>Talking about gene regulation – has been well studied for a long time, but only recent on a genomic scale. The field still wants comprehensive, accurate, unbiased, quantitative measurements (DNA methylation, DNA binding protein, mRNA) and they want it cheap fast and easy to get.
Next gen has revolutionized the field: ChIP-Seq, mRNA-Seq and Methyl-Seq are just three of them. Also need to integrate them with genome-wide genetic analysis.
Many versions of each of those technology.
RNA-Seq: 20M reads give 40 reads per 1kb-long mRNA present as low as 1-2 mRNA per cell. Thus, 2-4 lanes are need for deep transcriptome measurement. PET + long reads is excellent for phasing, and junctions.
ChIP-Seq: transcription factors and histones.. but should also be used for any DNA binding protein. (Explanation of how ChIP-Seq works.) Using no-antibody control generally gives you no background [?] Chip without control gets you into trouble.
Methylation: Methyl-seq. Cutting at unmethylated sites, then ligate to adaptors and fragment.

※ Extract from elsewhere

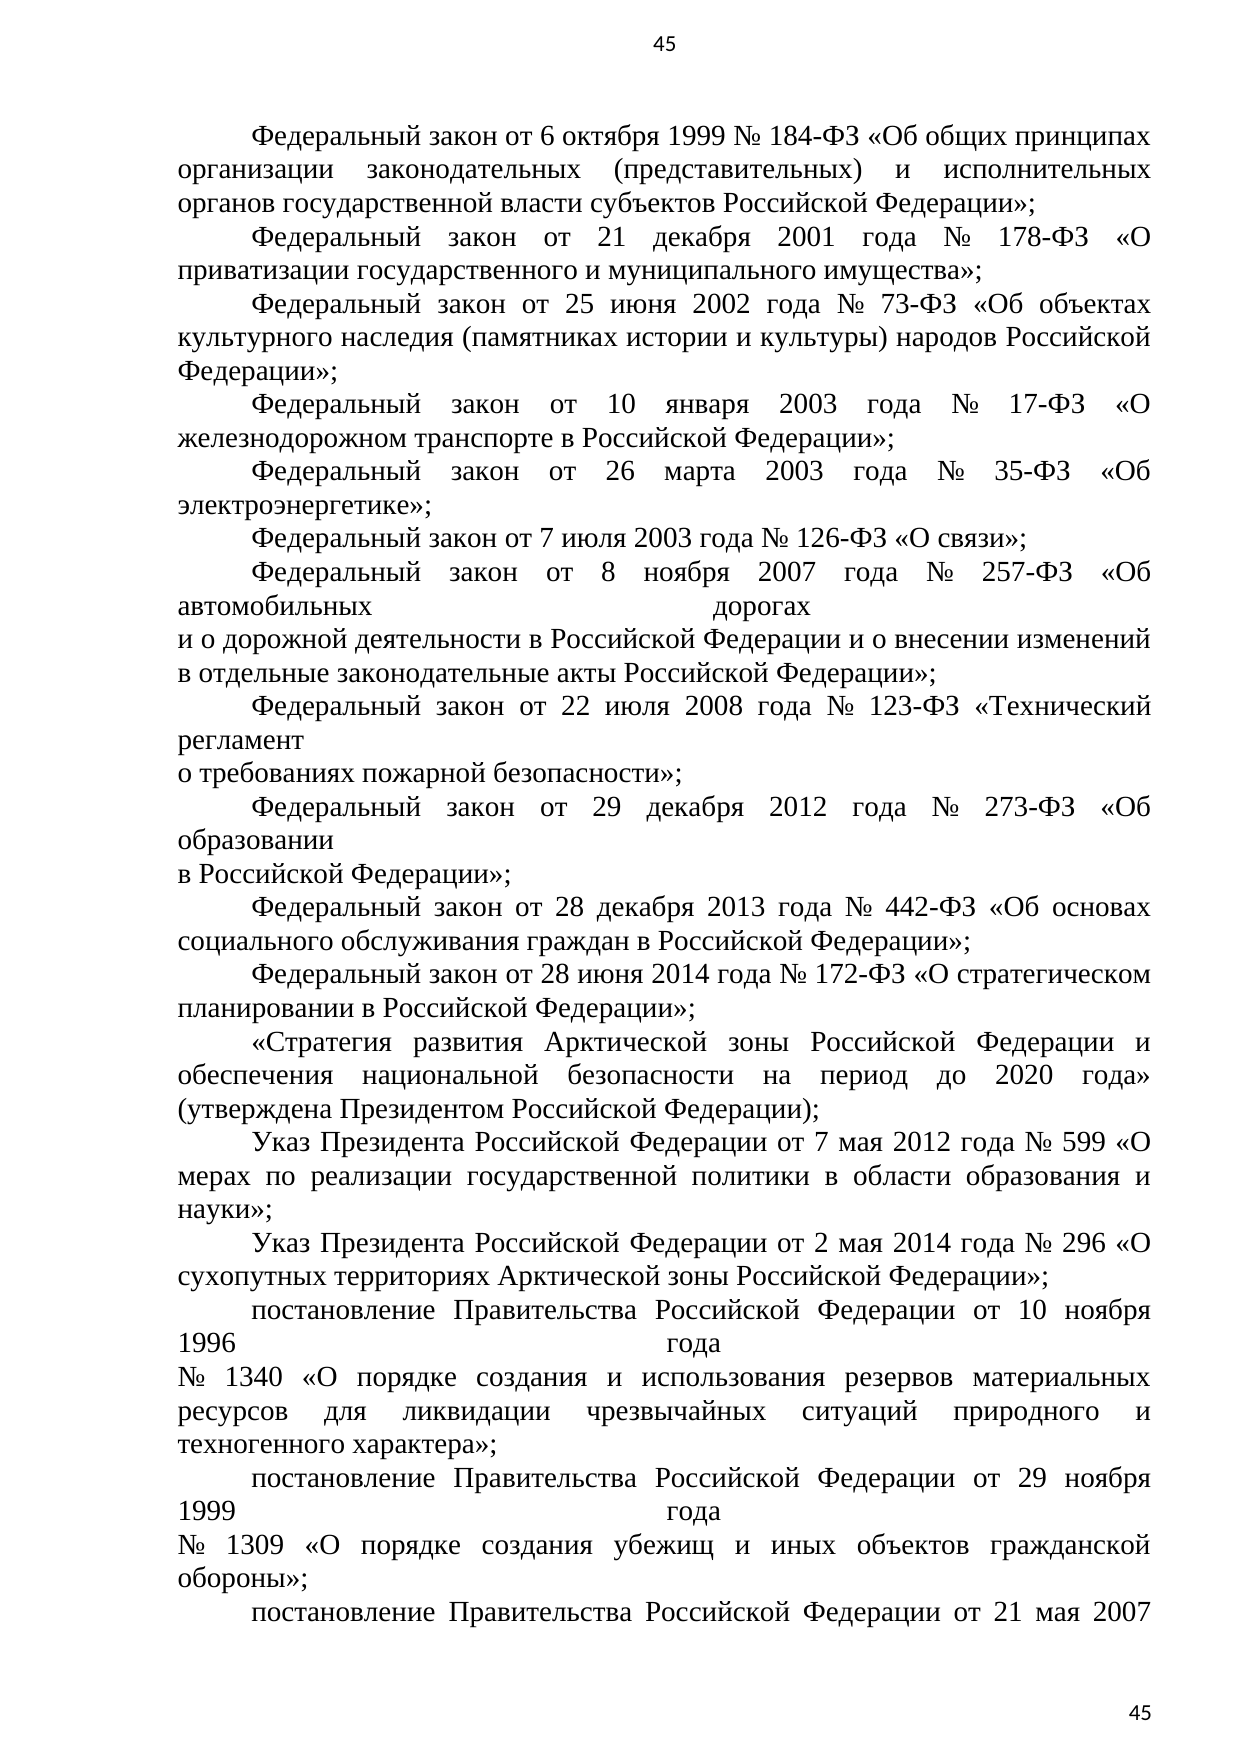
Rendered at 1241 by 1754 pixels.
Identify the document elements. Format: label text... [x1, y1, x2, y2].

Size select and run. (Many examples of how it works.)
Studying human embryonic stem cells. (Cell lines are old and very different…. hopefully there will be new ones available soon.) Using it for Gene expression versus methylation status: When you cluster by gene expression, they cluster by pathways. The DNA methylation patterns did not correlate well, more along the line of individual cell lines than pathways. Thus, they believe it’s not controling the pathways.. but that could be an artifact of the cell lines.
26,956 methylation sites. Many of them (7,572) are in non CpG regions.

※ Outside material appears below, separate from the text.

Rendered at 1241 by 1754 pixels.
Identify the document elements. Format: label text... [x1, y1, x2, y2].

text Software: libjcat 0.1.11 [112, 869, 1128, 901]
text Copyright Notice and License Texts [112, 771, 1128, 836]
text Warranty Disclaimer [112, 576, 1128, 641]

Another study: Studying Cortisol. Steroid hormone made by adrenal gland. Controls 2/3rds of all biology, helps restore homeostasis and affects a LOT of pathways: blood pressure, blood sugar, suppress immune system, etc. Fluctuates throughout the day. Pharma is very interested in this.
Levels are also tied to mood, etc.
Glucocorticoid receptor binds hormone in cytoplasm, translocates to nucleus. Activates and represses transcription of thousands of genes.
Chip-seq in A549: GR (-hormone): 579 peaks. GR (+ hormone): 3,608 peaks. Low levels of endogenous cortisol in the cell probably accounts for the background. (of peaks, ~60% are repressive, ~40% are inducing.) When investigating the motifs, top 500 hits really changes the binding site motif! No longer as set as originally thought – and led to discovery of new genes controled by GRE. Also show that there’s a co-occupancy with AP1.
[Method for expression quantization: Use windows over exons.]
Finally: a few more little stories. Mono-allelic transcription factor binding. Turns out to occur frequently, where only one allele is bound in ChIP, and the other is not binding at all. (in the shown case, turns out the SNP causes a methylation site, which changes binding.) Same type of event also happens to methylation sites.
Still has time: just raise the point of Copy Number Variation. Interpretation is very important, and can be skewed by CNVs. Cell lines are particularly bad for this. If you don’t model this, it will be a significant problem. Just on the verge of incorporating this.
They are going to 40-80M reads for RNA-Seq. Their version of RNA-Seq is good, and doesn’t give background. The deeper you go, the more you learn. Not so much with ChIP-Seq, where you saturate sooner.